NASA-IMPACT / veda-data-pipelines

data transformation - ingestion - publication pipelines to support VEDA
Other
13 stars 6 forks source link

Create COGs and publish LIS dataset to the API #144

Closed abarciauskas-bgse closed 2 years ago

abarciauskas-bgse commented 2 years ago

NOTE: The dataset ingest + publication workflows are currently undergoing a refactor in this branch: https://github.com/NASA-IMPACT/cloud-optimized-data-pipelines/tree/refactor

Brendan McAndrew is one of the science leads on the freshwater team. We will be helping the freshwater team convert and publish this dataset to COGs so that the freshwater story on Midwest Flooding can be told in the new climate dashboard.

1. Identify the dataset and what the processing needs are

Brendan McAndrew shared a sample NetCDF file: https://drive.google.com/file/d/1i8-hEa2jl4E36TK78fIMUMvh_RHKOR-T/view?usp=sharing which we can use to test COG conversion.

More from Brendan:

I’ll need to ask which variables we want to have included—it won’t be all of them. I’ll get back to you with a list on Monday.

The projection is equidistant cylindrical/plate carrée.

Currently the files are on our HPC system. I can upload them to our S3 bucket on SMCE, but it is in us-east-1. Total filesize for the collection is ~375GB.

2. Create COG conversion code and verify the COG output with a data product expert (for example, someone at the DAAC which hosts the native format) by sharing in a visual interface.

Design the metadata and publish to the Dev API

  1. Review conventions for generating STAC collection and item metadata:
    • Collections: https://github.com/NASA-IMPACT/delta-backend/issues/29 and STAC version 1.0 specification for collections
    • Items: https://github.com/NASA-IMPACT/delta-backend/issues/28 and STAC version 1.0 specification for items
    • NOTE: The delta-backend instructions are specific to datasets for the climate dashboard, however not all datasets are going to be a part of the visual layers for the dashboard so I believe you can ignore the instructions that are specific to "dashboard" extension, "item_assets" in the collection and "cog_default" asset type in the item.

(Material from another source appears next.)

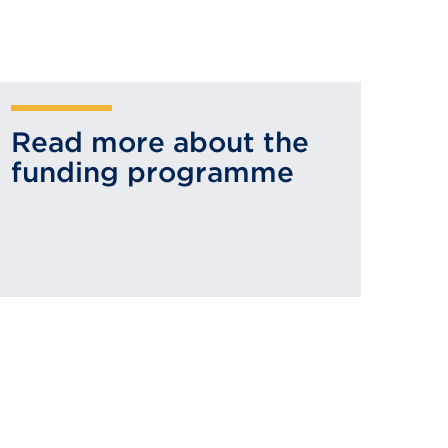
Read more about the
funding programme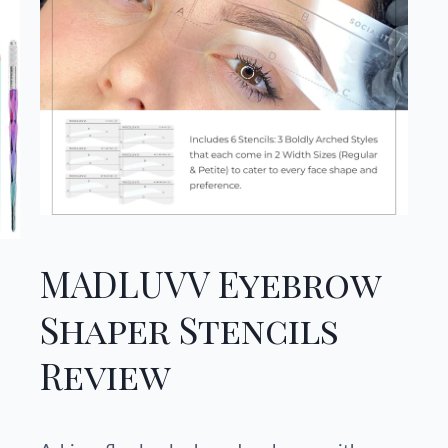
MADLUVV Eyebrow
Shaper Stencils
Review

A collection will need the following fields, some of which may be self-evident through the filename or an about page for the product, however there are many cases in which we may need to reach out to product owners to define the right values for these fields:

  1. After reviewing the STAC documentation for collections and items and reviewing existing scripts for generating collection metadata (generally with SQL) and item metadata, generate or reuse scripts for your collection and a few items to publish to the testing API. There is some documentation and examples for how to generate a pipeline or otherwise document your dataset workflow in https://github.com/NASA-IMPACT/cloud-optimized-data-pipelines. We would like to maintain the scripts folks are using to publish datasets in that repo so we can easily re-run those datasets ingest and publish workflows if necessary.

  2. If necessary, request access and credentials to the dev database and ingest and publish to the Dev API. Submit a PR with the manual or CDK scripts used to run the workflow to publish to the Dev API and include links to the published datasets in the Dev API

Publish to the Staging API

Once the PR is approved, we can merge and publish those datasets to the Staging API

slesaad commented 2 years ago

@abarciauskas-bgse the link to the sample file says that it's been deleted. do you have it by any chance?

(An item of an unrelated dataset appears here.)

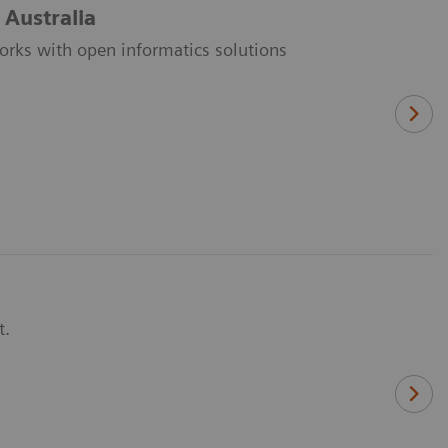
 Australia
orks with open informatics solutions
t.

abarciauskas-bgse commented 2 years ago

@slesaad thanks for looking at this, link is updated

abarciauskas-bgse commented 2 years ago

@sahmad3 is taking over the story development from the EIS Freshwater team side. He sent some additional details via email that I am adding here:

Visualizing the LIS data is what we are focusing on, but at the global scale. The model outputs are ready for around 20 years. The [rest of the NetCDF files] are on discover and Brendan copied them over to SMCE S3 bucket (eis-dh-hydro/LIS_NETCDF/DA_10km/GLOBAL/SURFACEMODEL/*/LIS_HIST.nc)

slesaad commented 2 years ago

lis-tws-trend collection/items has been published here lis-tws-anomaly collection and a subset of items (dec 2002) has been published here

aboydnw commented 2 years ago

Waiting on the rest of the data to be processed for the anomaly dataset

abarciauskas-bgse commented 2 years ago

As discussed in sprint planning today, @slesaad will check that what can be published has been published and we will create a new ticket for issues (empty data mentioned by @anayeaye ) with other LIS COGs

slesaad commented 2 years ago

The datasets are published to the STAC API. The task that's remaining is specified in #192 , so this is being closed!